While efforts have been made to optimize sync performance, it still remains a time consuming process, and many techniques have been introduced to reduce the time required by sync processes. Most mobile device users desire a push model where a sync server sends updates as available to the mobile device to keep the mobile device updated without user intervention. However, a push model is difficult to implement because mobile devices often lose connectivity, roam between networks, can be difficult for the sync server to locate, go to sleep to conserve power, or otherwise become unavailable to receive pushed sync data. A compromise often employed is to perform a timed pull on a regular interval. However, if the mobile device has been offline or out of network range, a sync will be needed once connectivity is re-established.

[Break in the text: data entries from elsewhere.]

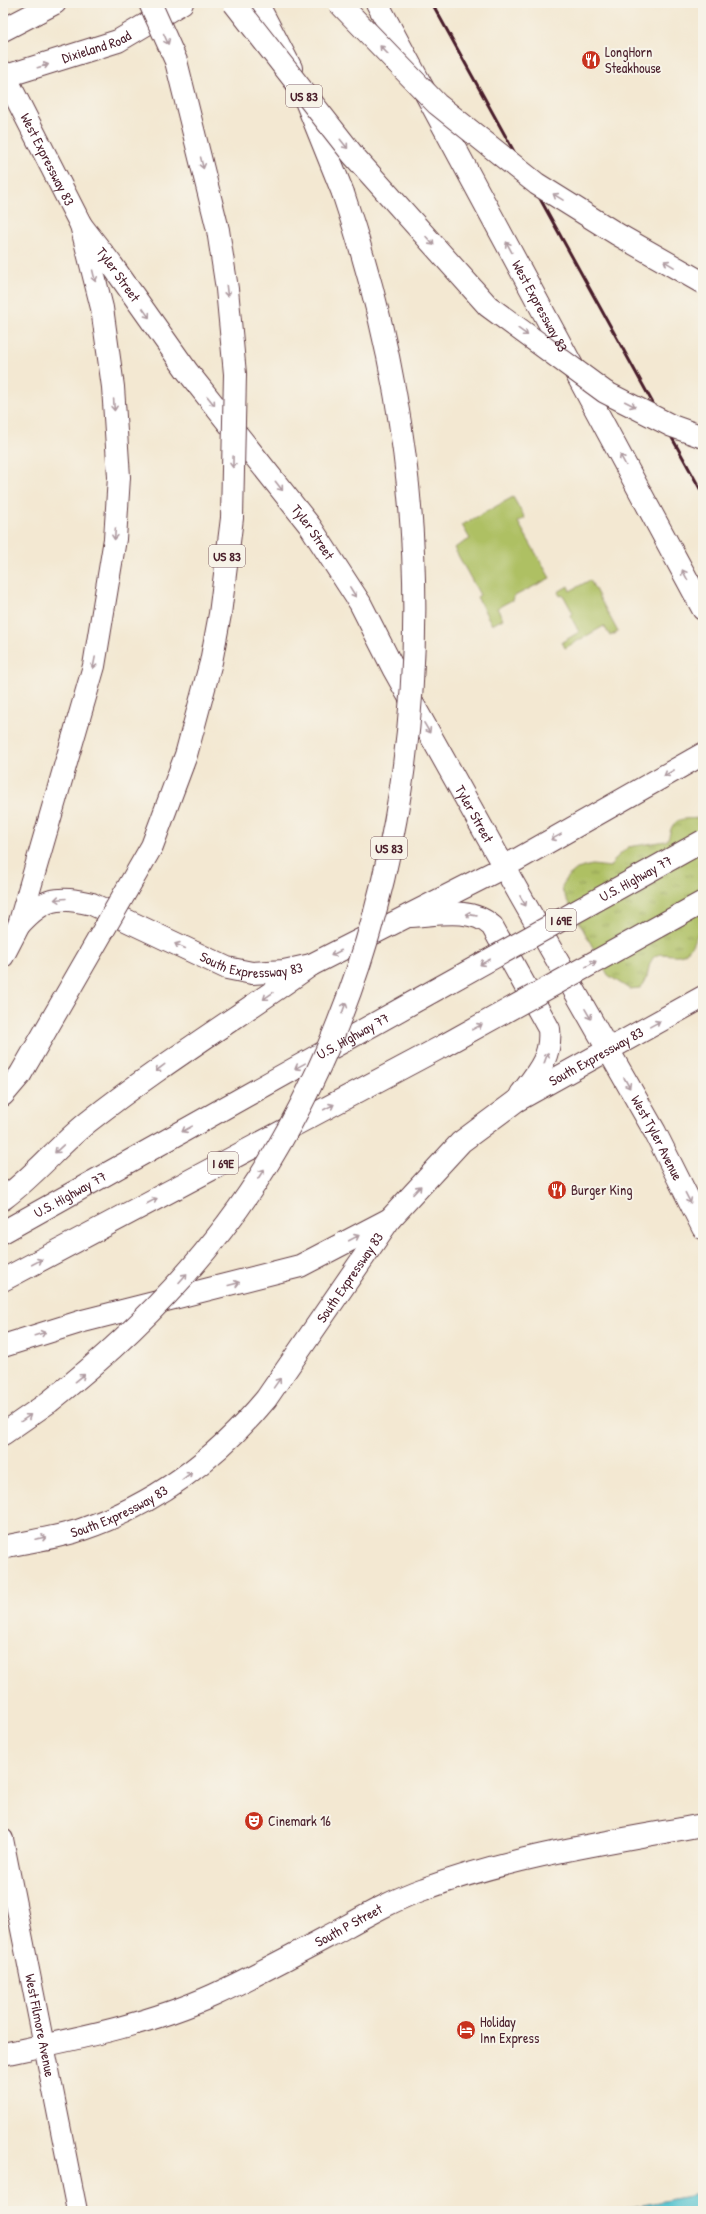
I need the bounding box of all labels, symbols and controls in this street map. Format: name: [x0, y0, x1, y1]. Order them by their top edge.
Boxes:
street label: Dixieland Road: [59, 25, 135, 67]
one-way arrow: [163, 32, 170, 44]
place label: LongHorn Steakhouse: [605, 42, 662, 77]
one-way arrow: [379, 45, 389, 55]
restaurant icon: LongHorn Steakhouse: [580, 49, 602, 71]
one-way arrow: [36, 62, 49, 69]
road number: US 83: [286, 85, 322, 107]
street label: West Expressway 83: [16, 110, 79, 209]
one-way arrow: [340, 138, 349, 149]
one-way arrow: [199, 156, 206, 169]
one-way arrow: [552, 192, 564, 200]
one-way arrow: [425, 236, 434, 246]
one-way arrow: [504, 241, 512, 253]
street label: Tyler Street: [93, 243, 145, 305]
street label: West Expressway 83: [508, 257, 573, 355]
one-way arrow: [663, 260, 675, 268]
one-way arrow: [91, 270, 98, 283]
one-way arrow: [224, 284, 231, 297]
one-way arrow: [142, 307, 150, 318]
one-way arrow: [517, 328, 528, 336]
one-way arrow: [207, 396, 216, 407]
one-way arrow: [110, 398, 117, 411]
one-way arrow: [624, 401, 636, 409]
one-way arrow: [619, 454, 626, 466]
one-way arrow: [229, 455, 237, 468]
one-way arrow: [274, 480, 283, 491]
street label: Tyler Street: [287, 500, 339, 563]
one-way arrow: [112, 527, 119, 540]
road number: US 83: [209, 545, 245, 567]
one-way arrow: [680, 569, 688, 581]
one-way arrow: [349, 586, 357, 597]
one-way arrow: [90, 656, 98, 669]
one-way arrow: [424, 722, 432, 734]
one-way arrow: [663, 770, 675, 778]
street label: Tyler Street: [451, 781, 498, 846]
one-way arrow: [550, 834, 562, 842]
road number: US 83: [371, 837, 407, 859]
street label: U.S. Highway 77: [596, 850, 675, 906]
one-way arrow: [520, 895, 528, 907]
one-way arrow: [54, 896, 67, 903]
road number: I 69E: [546, 909, 576, 931]
one-way arrow: [465, 911, 478, 919]
one-way arrow: [175, 942, 187, 949]
street label: South Expressway 83: [197, 947, 304, 982]
one-way arrow: [330, 949, 342, 957]
one-way arrow: [480, 958, 492, 966]
one-way arrow: [585, 960, 597, 968]
one-way arrow: [263, 992, 274, 1000]
one-way arrow: [341, 1003, 349, 1015]
street label: U.S. Highway 77: [313, 1008, 392, 1064]
one-way arrow: [584, 1008, 592, 1020]
one-way arrow: [649, 1019, 661, 1027]
street label: South Expressway 83: [545, 1022, 647, 1090]
one-way arrow: [471, 1023, 483, 1030]
one-way arrow: [543, 1051, 550, 1064]
one-way arrow: [294, 1062, 306, 1070]
one-way arrow: [154, 1063, 165, 1072]
one-way arrow: [624, 1077, 632, 1089]
street label: West Tyler Avenue: [627, 1092, 688, 1184]
one-way arrow: [323, 1102, 335, 1110]
one-way arrow: [181, 1126, 193, 1134]
one-way arrow: [54, 1145, 64, 1154]
road number: I 69E: [208, 1152, 238, 1174]
street label: U.S. Highway 77: [30, 1166, 110, 1222]
one-way arrow: [257, 1169, 265, 1180]
restaurant icon: Burger King: [546, 1179, 568, 1201]
place label: Burger King: [571, 1180, 633, 1200]
one-way arrow: [412, 1185, 421, 1196]
one-way arrow: [685, 1192, 692, 1204]
one-way arrow: [146, 1196, 158, 1204]
street label: South Expressway 83: [312, 1228, 387, 1326]
one-way arrow: [348, 1234, 360, 1241]
one-way arrow: [31, 1258, 43, 1265]
one-way arrow: [178, 1273, 188, 1283]
one-way arrow: [227, 1280, 240, 1287]
one-way arrow: [34, 1330, 47, 1337]
one-way arrow: [74, 1374, 85, 1382]
one-way arrow: [273, 1378, 281, 1389]
one-way arrow: [20, 1414, 31, 1422]
one-way arrow: [181, 1471, 192, 1480]
street label: South Expressway 83: [68, 1480, 171, 1541]
one-way arrow: [34, 1534, 47, 1542]
theatre icon: Cinemark 16: [243, 1810, 265, 1832]
place label: Cinemark 16: [268, 1811, 331, 1830]
street label: South P Street: [311, 1899, 385, 1951]
street label: West Filmore Avenue: [21, 1972, 60, 2079]
place label: Holiday Inn Express: [480, 2012, 539, 2048]
hotel icon: Holiday Inn Express: [455, 2019, 477, 2041]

When a mobile device connects to a sync server, the time of the mobile device's last sync is used to search for user data that has changed since the last sync was performed. Email messages, calendar records, and/or other user data that has changed since the last sync are then retrieved, fields are translated as necessary, and any other required formatting performed. Thereafter, the new sync data is sent to the mobile device. This process typically takes many server request/server response transactions with large gaps in between as the sync server communicates with an associated backend server and prepares the data for the mobile device. The time required to perform a sync, therefore, is often quite long, especially when the sync occurs over a network with a slow data transfer rate such as a cellular network. This is even a greater problem when a plurality of mobile devices require the same sync data, thereby necessitating the redundant transfer of the same sync data to each of the plurality of mobile devices.
Today, there is an ever increasing proliferation of new mobile devices available to users. This presents several challenges related to mobile devices having different data transfer speeds and users having multiple mobile devices. This also leads to an increased dependency and resulting demand for robustness and performance of the applications used by mobile devices.

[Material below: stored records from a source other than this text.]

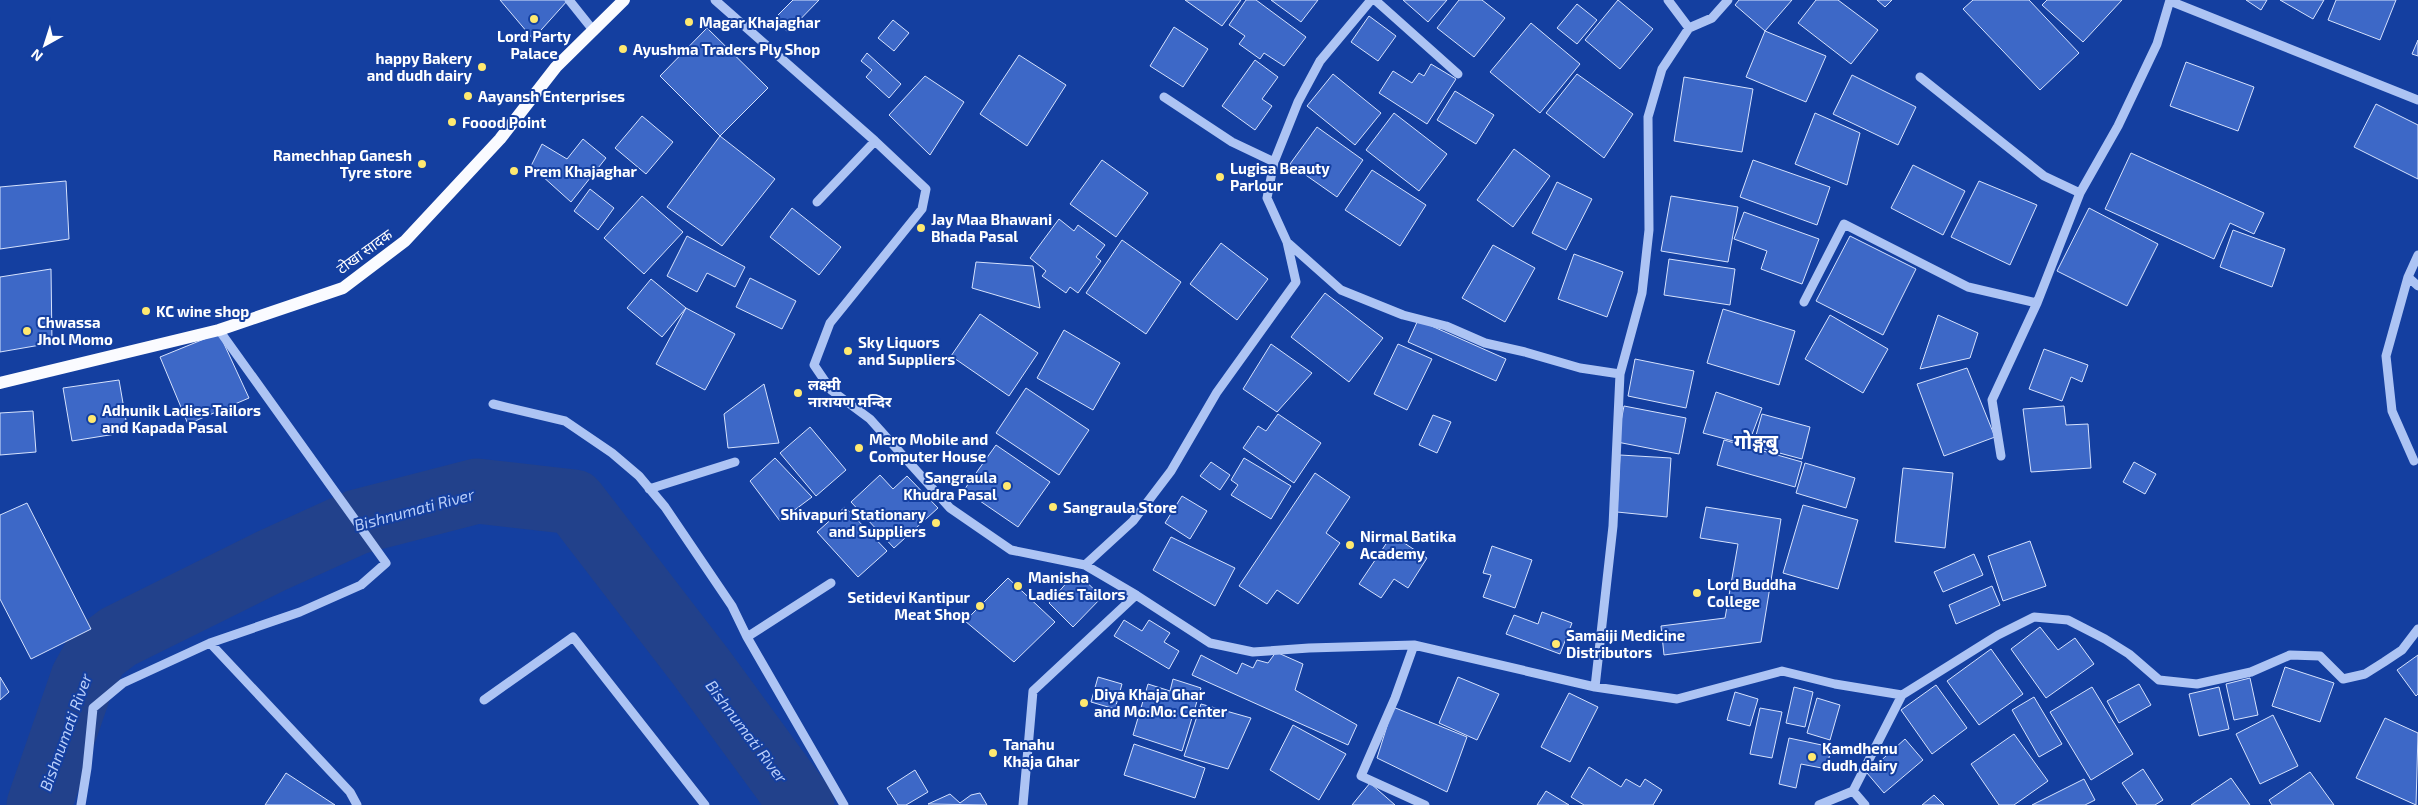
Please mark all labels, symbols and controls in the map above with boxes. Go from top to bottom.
marker: Lord Party Palace [528,13,540,25]
place label: Magar Khajaghar [699,13,821,31]
marker: Magar Khajaghar [683,16,695,28]
north arrow [20,20,70,70]
place label: Lord Party Palace [497,27,572,62]
place label: Ayushma Traders Ply Shop [633,40,820,59]
marker: Ayushma Traders Ply Shop [617,43,629,55]
text: N [27,46,46,65]
place label: happy Bakery and dudh dairy [367,49,472,85]
marker: happy Bakery and dudh dairy [476,61,488,73]
place label: Aayansh Enterprises [478,87,625,106]
marker: Aayansh Enterprises [462,90,474,102]
place label: Foood Point [462,113,546,131]
marker: Foood Point [446,116,458,128]
place label: Ramechhap Ganesh Tyre store [273,146,412,182]
marker: Ramechhap Ganesh Tyre store [416,158,428,170]
place label: Lugisa Beauty Parlour [1230,159,1330,194]
place label: Prem Khajaghar [524,162,638,180]
marker: Prem Khajaghar [508,165,520,177]
marker: Lugisa Beauty Parlour [1214,171,1226,183]
place label: Jay Maa Bhawani Bhada Pasal [931,210,1052,245]
marker: Jay Maa Bhawani Bhada Pasal [915,222,927,234]
street label: टोखा सादक [333,224,396,277]
place label: KC wine shop [156,302,249,320]
marker: KC wine shop [140,305,152,317]
place label: Chwassa Jhol Momo [37,313,113,348]
marker: Chwassa Jhol Momo [21,325,33,337]
place label: Sky Liquors and Suppliers [858,333,955,368]
marker: Sky Liquors and Suppliers [842,345,854,357]
place label: लक्ष्मी नारायण मन्दिर [808,375,892,410]
marker: लक्ष्मी नारायण मन्दिर [792,387,804,399]
place label: Adhunik Ladies Tailors and Kapada Pasal [102,401,261,436]
marker: Adhunik Ladies Tailors and Kapada Pasal [86,413,98,425]
district label: गोङ्गबु [1734,429,1779,455]
place label: Mero Mobile and Computer House [869,430,988,465]
marker: Mero Mobile and Computer House [853,442,865,454]
place label: Sangraula Khudra Pasal [903,468,997,503]
marker: Sangraula Khudra Pasal [1001,480,1013,492]
water label: Bishnumati River [352,484,477,534]
place label: Sangraula Store [1063,498,1177,516]
marker: Sangraula Store [1047,501,1059,513]
place label: Shivapuri Stationary and Suppliers [780,505,926,540]
marker: Shivapuri Stationary and Suppliers [930,517,942,529]
place label: Nirmal Batika Academy [1360,527,1456,563]
marker: Nirmal Batika Academy [1344,539,1356,551]
place label: Manisha Ladies Tailors [1028,568,1126,603]
place label: Lord Buddha College [1707,575,1796,610]
marker: Manisha Ladies Tailors [1012,580,1024,592]
marker: Lord Buddha College [1691,587,1703,599]
place label: Setidevi Kantipur Meat Shop [848,588,971,623]
marker: Setidevi Kantipur Meat Shop [974,600,986,612]
place label: Samaiji Medicine Distributors [1566,626,1685,661]
marker: Samaiji Medicine Distributors [1550,638,1562,650]
water label: Bishnumati River [35,670,95,793]
water label: Bishnumati River [702,676,792,787]
place label: Diya Khaja Ghar and Mo:Mo: Center [1094,685,1228,720]
marker: Diya Khaja Ghar and Mo:Mo: Center [1078,697,1090,709]
place label: Tanahu Khaja Ghar [1003,735,1080,770]
place label: Kamdhenu dudh dairy [1822,739,1898,775]
marker: Tanahu Khaja Ghar [987,747,999,759]
marker: Kamdhenu dudh dairy [1806,751,1818,763]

An interesting by-product of this increased dependency is that users have become used to having a cell phone, laptop connectivity in any location (e.g., via a WAN, WLAN, etc.), and a handheld/personal digital assistant (PDA) device with network access and data availability that can be used in the areas where laptop connectivity is not available. Unfortunately, this results in multiple cellular phone accounts/numbers each with a separate monthly service charge. One way to avoid such multiple services charges is to use a Bluetooth enabled cell phone to provide both data and connectivity for a user's laptop and any number of handheld/PDA devices. However, the slow data transfer speed (e.g., 1.5×dial-up) between the cell phone and the cellular network greatly limits the use of a cell phone in this manner.
The ideal connectivity model employs a continuous connection and a push synchronization model. Unfortunately, the push sync model can be difficult to implement and can have some undesirable side effects. For example, as stated above, a push sync model is difficult to implement because mobile devices often lose connectivity, roam between networks, can be difficult to locate, go to sleep to conserve power, or otherwise become unavailable. In addition, the use of multiple mobile devices often requires that the same sync data is pushed to a plurality of different mobile devices, thereby consuming network bandwidth and increasing the time required to sync the plurality of mobile devices.